You're damning me for questioning someone who presumed market efficiency with an appeal to economic value to a government that stands to capture that hypothetical value? The premise of the government acting on market efficiency was what I responded to, not my introduction.

If we're discounting the premised market efficiency of the government actor to which I replied, then the question was moot, and you're targeting the wrong commenter. But of course, that wouldn't fit your two-faced (and post response underhanded conniving editing 'centrally-') rebuttal, so you wait to set the catch-22 trap of damning rebuttal comments for acting on a premise introduced in a counter viewpoint.

1 comments

I don't see how I've "lost the plot."

The comment you originally responded to does not presume market efficiency. In fact it carries the opposite assumption - if markets were efficient then the loss of economic value from weather forecasting would be immediately apparent and we wouldn't need to discuss larger-concept models with the goal of overcoming inefficiencies.

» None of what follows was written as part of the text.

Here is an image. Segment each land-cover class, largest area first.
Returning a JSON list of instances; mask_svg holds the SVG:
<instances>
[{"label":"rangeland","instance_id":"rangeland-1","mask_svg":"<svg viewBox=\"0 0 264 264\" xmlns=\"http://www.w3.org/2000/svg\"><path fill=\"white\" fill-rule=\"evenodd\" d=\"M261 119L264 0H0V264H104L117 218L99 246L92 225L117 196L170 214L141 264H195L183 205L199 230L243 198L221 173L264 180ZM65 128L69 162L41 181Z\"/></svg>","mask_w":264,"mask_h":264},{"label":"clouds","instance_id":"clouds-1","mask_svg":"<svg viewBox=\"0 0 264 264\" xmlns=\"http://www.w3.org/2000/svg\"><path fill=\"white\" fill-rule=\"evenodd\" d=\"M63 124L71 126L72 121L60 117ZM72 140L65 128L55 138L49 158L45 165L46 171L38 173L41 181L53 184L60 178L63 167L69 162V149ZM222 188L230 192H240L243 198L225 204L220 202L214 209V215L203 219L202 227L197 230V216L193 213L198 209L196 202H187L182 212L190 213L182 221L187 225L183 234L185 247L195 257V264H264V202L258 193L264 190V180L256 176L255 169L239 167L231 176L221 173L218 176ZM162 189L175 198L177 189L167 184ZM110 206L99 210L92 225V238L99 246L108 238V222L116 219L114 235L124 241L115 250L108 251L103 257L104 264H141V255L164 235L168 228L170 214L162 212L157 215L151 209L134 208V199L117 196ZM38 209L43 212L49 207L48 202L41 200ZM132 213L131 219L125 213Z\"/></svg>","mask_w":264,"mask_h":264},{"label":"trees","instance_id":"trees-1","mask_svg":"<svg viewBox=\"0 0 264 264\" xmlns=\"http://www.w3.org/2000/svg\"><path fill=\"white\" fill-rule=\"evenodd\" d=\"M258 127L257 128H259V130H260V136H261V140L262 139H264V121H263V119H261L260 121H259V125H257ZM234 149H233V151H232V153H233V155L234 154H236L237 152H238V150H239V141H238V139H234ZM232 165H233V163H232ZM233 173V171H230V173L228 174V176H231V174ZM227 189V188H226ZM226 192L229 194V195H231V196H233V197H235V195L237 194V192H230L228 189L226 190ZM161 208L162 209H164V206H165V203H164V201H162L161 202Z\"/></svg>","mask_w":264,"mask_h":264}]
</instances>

That original comment posits an idea of "economic value" that is independent from what can be captured by whomever is contributing to it, which is what you seemed to be rejecting.

The market efficiency it presumes is that an appeal to value is actually a rational actionable appeal to the government actor. That seems to be the whole point of the question (paraphrased) "can't you see the value of the thing we're losing" and speaking that to someone who stands to capture the value via tax receipts.

Of course if the government doesn't care at all about the 'market efficiency' of that value it's not clear why this question is even posed -- a hypothetically irrational rejection of the efficient projection of this value seems to be what the question contends with. The very question relies on a premise of someone somewhere acting with market efficiency on this data. With zero market 'efficiency' from the data, there's no useful market value generated whether you frame it as "capturable" or not.

> The market efficiency it presumes is that an appeal to value is actually a rational actionable appeal to the government actor. That seems to be the whole point of the question (paraphrased) "can't you see the value of the thing we're losing" and speaking that to someone who stands to capture the value via tax receipts.

Ah, no, but at least this puts our difference in stark relief. One can rationally appeal to government (as a democratic institution with a goal of furthering lofty ideals, like society and the economy in general) without necessarily appealing to government (as a selfish entity) desire to collect more tax receipts. If you must, think of it as appealing to individuals who may or may not support the government, and the government optimizing for that support rather than optimizing for mere tax dollars (which it can always print more of).

So you're back to to "fallacy" of market efficiency, expecting private actors to advocate to foot taxes with an expected ROI from capturing the value delivered by government implementation of the program. Yes you can appeal to the government without appealing to tax receipts, but under a value proposition premise we have here it's conditional upon the market being 'efficient' enough that either the private actors realize the tax / inflation paid is worth the ROI and/or the government finds it worth the tax receipts -- a value proposition doesn't make sense if none of the actors expect to realize it.

It seems your thesis here contradicts your prior argument. You're merely flip-flopping -- the private actors are acting with "efficiency" when one argues about government efficiency and the government is the one acting with efficiency when you're arguing the private actors aren't.

>Ah, no, but at least this puts our difference in stark relief.

It does nothing of the sort.

The reason why I introduce the notion of tax receipts is in part because some arguments presented appeared to dismiss the "efficiency" of private actors while still asking me to answer the question of how a private actor might "capture" the value of generating the data themselves even in the face of private buyers not buying it (one answer is: foreign governments or those they represent might be "efficient" enough to buy it). You've grasped onto that notion as if it's a "gotcha" presenting some stark difference. In fact it creates no obligation for the government to act solely on tax receipts, it's merely one more value proposition for a non-private actor to buy the data.

Not much point going much further down this "heads I win, tails you lose" flip-flop reasoning you're presenting, but good luck with that. You've created a logical contradiction at this point no matter which side you try to flip back to.

> So you're back to to "fallacy" of market efficiency, expecting private actors to advocate to foot taxes with an expected ROI from capturing the value delivered

Or I'm pointing to the existence of arguments that fall outside of your paradigm of reasoning through direct economic self interest.

I'd guess the flip flopping you're feeling here comes from trying to shoehorn my argument into your paradigm, and it not fitting. The resulting logical contradiction does not imply an error in my argument, but rather the inapplicability of the paradigm you're attempting to use.

>The resulting logical contradiction does not imply an error in my argument, but rather the inapplicability of the paradigm you're attempting to use.

This is a diabolical level of gaslighting to present your logical contradiction as my fault. Perhaps the "shoehorning" you're finding is in fact a function of forcing your reasoning into the premise of appeal to economic value to which I responded while simultaneously damning my response in a way that created a contradiction in your logic.

>>Can you think of any economically valuable reason why it might be important to know about weather trends or events in advance? Any at all?

The whole premise of this was appeal to the economic interest of constituents of the people ending the program.

If you want to pretend like we're addressing an entirely different "argument" in whatever la-la land is existing in your mind right now, so that you can seriously make your statement, I'm not particularly interested in addressing your hallucinatory fantasies. Have a good one.